= Work instructions =
A – Retype the stretch of the Coinsult rug-pull article from "This single action" through "BNB from the pool.".
B – In the Coinsult rug-pull article, what percentage of the tokens held by the liquidity pair does the BurnSniperTokensBought function burn?
C – Carry on the Coinsult rug-pull article from its final sentence.

= Supplied passage =
*** Block opens ***
Coinsult recently identified and disclosed a previously undocumented rug-pull mechanism that could have resulted in the loss of millions of dollars across multiple Binance Smart Chain projects. The finding emerged during a routine deep-level contract analysis, where subtle interactions between anti-sniper logic and liquidity pool mechanics revealed a coordinated, insider-driven exploit rather than a typical
external hack.
At first glance, the affected contracts appeared familiar. They included common features such as adjustable taxes, max transaction limits, and anti-sniper protections designed to penalize bots buying during the first minutes after launch. These mechanisms are often marketed as investor-friendly safeguards. However, Coinsult’s analysts noticed that in this case, the anti-sniper system was not only overly powerful, but dangerously misused.
The key risk centered around how “snipers” were identified. During liquidity pool creation and early trading, the contract automatically flagged recipients as snipers if transfers occurred within a configurable launch window. Critically, this logic did not exclude the liquidity pair itself. As a result, the PancakeSwap pair address could be
silently marked as a sniper during normal liquidity addition, something most
users and even many auditors would not expect.
Once the pair address was flagged, the contract exposed a function named BurnSniperTokensBought. This function could be called by a privileged sniper manager role controlled by the token owner or their associates. When executed against the liquidity pair, it burned 99 percent of the tokens held by the pair, sending them to a dead address while leaving a negligible remainder.
This single action catastrophically broke the balance of the liquidity pool. With the token side of the pool nearly wiped
out, the attacker could then use standard Uniswap-style mechanics such as skim
or sync through a secondary helper contract. These are legitimate functions
intended to reconcile balances, but in this manipulated state they allowed the
attacker to drain nearly all the paired BNB from the pool.
What makes this scam particularly dangerous is that it operates after liquidity has already been added and, in
many cases, after LP tokens have been sold to third-party buyers. The scam
follows a clear pattern: inflate the perceived legitimacy of the project, sell
liquidity or LP positions to buyers, and only then trigger the exploit. When
the liquidity is drained, LP buyers are left holding assets with no underlying
value, while the scammers walk away with both the proceeds from selling the LP
tokens and the drained base currency from the pool.
Coinsult’s investigation concluded that this was not an accident or a misconfiguration. The presence of privileged roles, helper manager functions, and the precise sequencing required to execute
the drain strongly indicate an inside job. It is a coordinated attack model
designed to look like a standard anti-bot feature while secretly functioning as
a liquidity kill switch.
By identifying this mechanism early and publicly flagging it, Coinsult prevented widespread damage. Multiple projects
using similar patterns were reviewed, and warnings were issued before
significant capital could be deployed. In an environment where unaudited or
lightly reviewed contracts often attract large sums within hours, this
intervention likely saved investors millions of dollars.
*** Block closes ***
= Records provided =
*** Block opens ***
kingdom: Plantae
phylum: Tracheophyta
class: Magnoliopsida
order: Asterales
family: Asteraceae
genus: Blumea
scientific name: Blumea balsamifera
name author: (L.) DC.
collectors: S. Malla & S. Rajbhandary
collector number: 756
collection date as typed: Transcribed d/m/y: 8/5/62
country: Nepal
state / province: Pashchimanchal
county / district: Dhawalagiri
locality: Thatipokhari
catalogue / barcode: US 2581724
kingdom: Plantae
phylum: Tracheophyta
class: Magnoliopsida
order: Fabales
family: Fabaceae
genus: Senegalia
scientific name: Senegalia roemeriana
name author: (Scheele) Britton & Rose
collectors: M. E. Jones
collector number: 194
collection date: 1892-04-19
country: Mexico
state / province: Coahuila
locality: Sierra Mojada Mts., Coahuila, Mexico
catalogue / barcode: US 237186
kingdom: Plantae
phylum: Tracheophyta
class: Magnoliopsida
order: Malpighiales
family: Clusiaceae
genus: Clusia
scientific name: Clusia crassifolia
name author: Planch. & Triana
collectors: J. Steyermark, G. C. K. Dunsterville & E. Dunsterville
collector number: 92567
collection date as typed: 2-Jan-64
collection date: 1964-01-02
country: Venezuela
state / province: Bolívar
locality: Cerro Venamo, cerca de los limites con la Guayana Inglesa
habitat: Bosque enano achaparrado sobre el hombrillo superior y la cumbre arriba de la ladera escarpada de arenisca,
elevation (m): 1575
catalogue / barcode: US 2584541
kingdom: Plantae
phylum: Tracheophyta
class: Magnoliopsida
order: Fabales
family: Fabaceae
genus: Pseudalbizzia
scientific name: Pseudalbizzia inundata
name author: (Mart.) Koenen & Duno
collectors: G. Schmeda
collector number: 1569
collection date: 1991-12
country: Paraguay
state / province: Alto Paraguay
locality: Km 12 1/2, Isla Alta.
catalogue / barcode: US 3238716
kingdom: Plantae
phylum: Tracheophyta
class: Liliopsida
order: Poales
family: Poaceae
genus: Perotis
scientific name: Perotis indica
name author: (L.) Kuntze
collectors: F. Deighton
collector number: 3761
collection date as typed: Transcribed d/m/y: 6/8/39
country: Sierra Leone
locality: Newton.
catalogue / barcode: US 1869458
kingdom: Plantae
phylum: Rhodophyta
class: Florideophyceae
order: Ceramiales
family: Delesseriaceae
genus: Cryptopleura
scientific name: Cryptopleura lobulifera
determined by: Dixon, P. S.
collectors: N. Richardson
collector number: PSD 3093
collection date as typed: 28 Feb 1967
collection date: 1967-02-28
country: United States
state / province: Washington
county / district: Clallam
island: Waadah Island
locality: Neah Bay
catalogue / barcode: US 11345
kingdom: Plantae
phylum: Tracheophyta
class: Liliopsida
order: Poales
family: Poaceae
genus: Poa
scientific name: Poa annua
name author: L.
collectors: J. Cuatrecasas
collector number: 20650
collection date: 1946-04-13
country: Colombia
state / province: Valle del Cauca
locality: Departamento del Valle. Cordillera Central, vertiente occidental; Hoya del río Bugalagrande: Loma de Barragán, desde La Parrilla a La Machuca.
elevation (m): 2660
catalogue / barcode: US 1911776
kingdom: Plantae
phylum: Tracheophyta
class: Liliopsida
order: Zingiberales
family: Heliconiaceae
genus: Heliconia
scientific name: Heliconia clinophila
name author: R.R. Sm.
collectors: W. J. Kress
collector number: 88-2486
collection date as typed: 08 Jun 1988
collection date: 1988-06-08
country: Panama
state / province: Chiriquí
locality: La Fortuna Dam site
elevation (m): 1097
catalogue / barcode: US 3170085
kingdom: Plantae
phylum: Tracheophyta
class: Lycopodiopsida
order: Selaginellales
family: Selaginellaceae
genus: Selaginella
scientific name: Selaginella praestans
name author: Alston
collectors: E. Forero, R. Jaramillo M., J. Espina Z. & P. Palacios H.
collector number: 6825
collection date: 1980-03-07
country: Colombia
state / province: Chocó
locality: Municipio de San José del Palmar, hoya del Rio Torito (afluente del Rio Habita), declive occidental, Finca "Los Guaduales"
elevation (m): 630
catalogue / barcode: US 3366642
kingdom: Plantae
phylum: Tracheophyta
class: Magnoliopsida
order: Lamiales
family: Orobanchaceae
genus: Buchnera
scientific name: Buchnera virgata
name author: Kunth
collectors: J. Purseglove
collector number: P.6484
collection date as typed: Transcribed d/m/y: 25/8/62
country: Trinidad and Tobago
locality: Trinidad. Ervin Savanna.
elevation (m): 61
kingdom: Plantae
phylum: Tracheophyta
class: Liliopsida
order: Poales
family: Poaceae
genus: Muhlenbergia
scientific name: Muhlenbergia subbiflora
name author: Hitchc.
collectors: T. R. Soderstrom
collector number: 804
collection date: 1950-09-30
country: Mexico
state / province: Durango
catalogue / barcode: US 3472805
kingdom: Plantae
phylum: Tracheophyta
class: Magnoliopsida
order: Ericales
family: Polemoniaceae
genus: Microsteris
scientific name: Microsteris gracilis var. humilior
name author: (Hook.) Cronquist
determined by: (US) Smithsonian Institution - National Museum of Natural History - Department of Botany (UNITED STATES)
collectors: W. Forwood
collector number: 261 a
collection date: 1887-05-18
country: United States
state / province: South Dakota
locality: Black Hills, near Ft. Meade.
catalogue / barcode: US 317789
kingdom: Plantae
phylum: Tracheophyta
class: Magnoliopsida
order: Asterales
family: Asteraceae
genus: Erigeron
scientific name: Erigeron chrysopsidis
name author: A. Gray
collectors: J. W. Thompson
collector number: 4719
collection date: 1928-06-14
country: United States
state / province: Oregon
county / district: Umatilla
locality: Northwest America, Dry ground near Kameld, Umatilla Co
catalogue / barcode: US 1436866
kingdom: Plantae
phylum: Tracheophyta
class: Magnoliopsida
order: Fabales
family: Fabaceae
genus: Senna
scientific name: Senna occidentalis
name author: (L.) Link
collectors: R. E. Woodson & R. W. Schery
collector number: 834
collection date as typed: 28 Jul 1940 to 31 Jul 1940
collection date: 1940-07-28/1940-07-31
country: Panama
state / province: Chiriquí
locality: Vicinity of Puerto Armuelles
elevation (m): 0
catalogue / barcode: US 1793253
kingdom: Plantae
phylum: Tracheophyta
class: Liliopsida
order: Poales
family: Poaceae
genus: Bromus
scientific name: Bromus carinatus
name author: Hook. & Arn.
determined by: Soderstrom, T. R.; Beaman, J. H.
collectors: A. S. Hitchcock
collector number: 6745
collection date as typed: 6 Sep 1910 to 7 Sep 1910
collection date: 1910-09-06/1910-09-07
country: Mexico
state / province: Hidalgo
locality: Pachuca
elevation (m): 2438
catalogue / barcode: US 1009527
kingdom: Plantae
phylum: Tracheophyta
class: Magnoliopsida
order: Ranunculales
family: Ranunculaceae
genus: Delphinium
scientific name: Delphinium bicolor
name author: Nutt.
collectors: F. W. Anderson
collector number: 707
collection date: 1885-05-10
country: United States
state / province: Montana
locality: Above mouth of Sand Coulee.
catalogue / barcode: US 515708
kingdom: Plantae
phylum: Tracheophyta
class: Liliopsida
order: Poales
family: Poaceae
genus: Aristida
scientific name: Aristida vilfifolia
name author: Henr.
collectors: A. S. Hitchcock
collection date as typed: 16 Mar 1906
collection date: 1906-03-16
*** Block closes ***
= Solved problems =
A –
This single action catastrophically broke the balance of the liquidity pool. With the token side of the pool nearly wiped
out, the attacker could then use standard Uniswap-style mechanics such as skim
or sync through a secondary helper contract. These are legitimate functions
intended to reconcile balances, but in this manipulated state they allowed the
attacker to drain nearly all the paired BNB from the pool.

B – 99 percent

C –
The case also highlights a broader ethical stance that Coinsult has consistently reinforced through its work.
Liquidity buying, LP flipping, and similar schemes are fundamentally misaligned
with investor protection. Selling liquidity to buyers while retaining hidden
control paths to destroy that liquidity is not innovation, it is deception.
This incident demonstrates exactly why such practices are unsafe and why
transparency and independent review are essential.
Beyond the immediate financial impact, the discovery sets an important precedent for the wider security community. It shows that modern scams are no longer limited to obvious mint functions or blacklist toggles. They increasingly rely on combining otherwise legitimate features in malicious ways. Detecting them requires not only code reading, but a deep understanding of decentralized exchange mechanics and real-world attacker behavior.
At the time of discovery, two known projects had already fallen victim to this exploit, both of which had undergone audits conducted by third-party firms, not by Coinsult. Despite the presence of audit reports, the malicious logic went unnoticed, allowing the attacks to unfold without resistance. When Coinsult independently analyzed the pattern, the risk was quickly identified and publicly disclosed, including an immediate
warning shared on X to alert the broader ecosystem. This contrast underscores a
critical reality in decentralized finance: not all audits offer the same depth
or adversarial scrutiny. Working with a reliable auditor that actively searches
for abuse scenarios, rather than surface-level issues, can make the difference
between a protected project and a catastrophic loss.
Coinsult’s ability to uncover this exploit underscores the value of thorough, adversarial auditing. By thinking like an attacker rather than a marketer, the firm exposed a flaw that many would have overlooked. As decentralized finance continues to evolve, findings like this serve as a reminder that rigorous audits are not a luxury, but a necessity for anyone serious about building or investing in the space.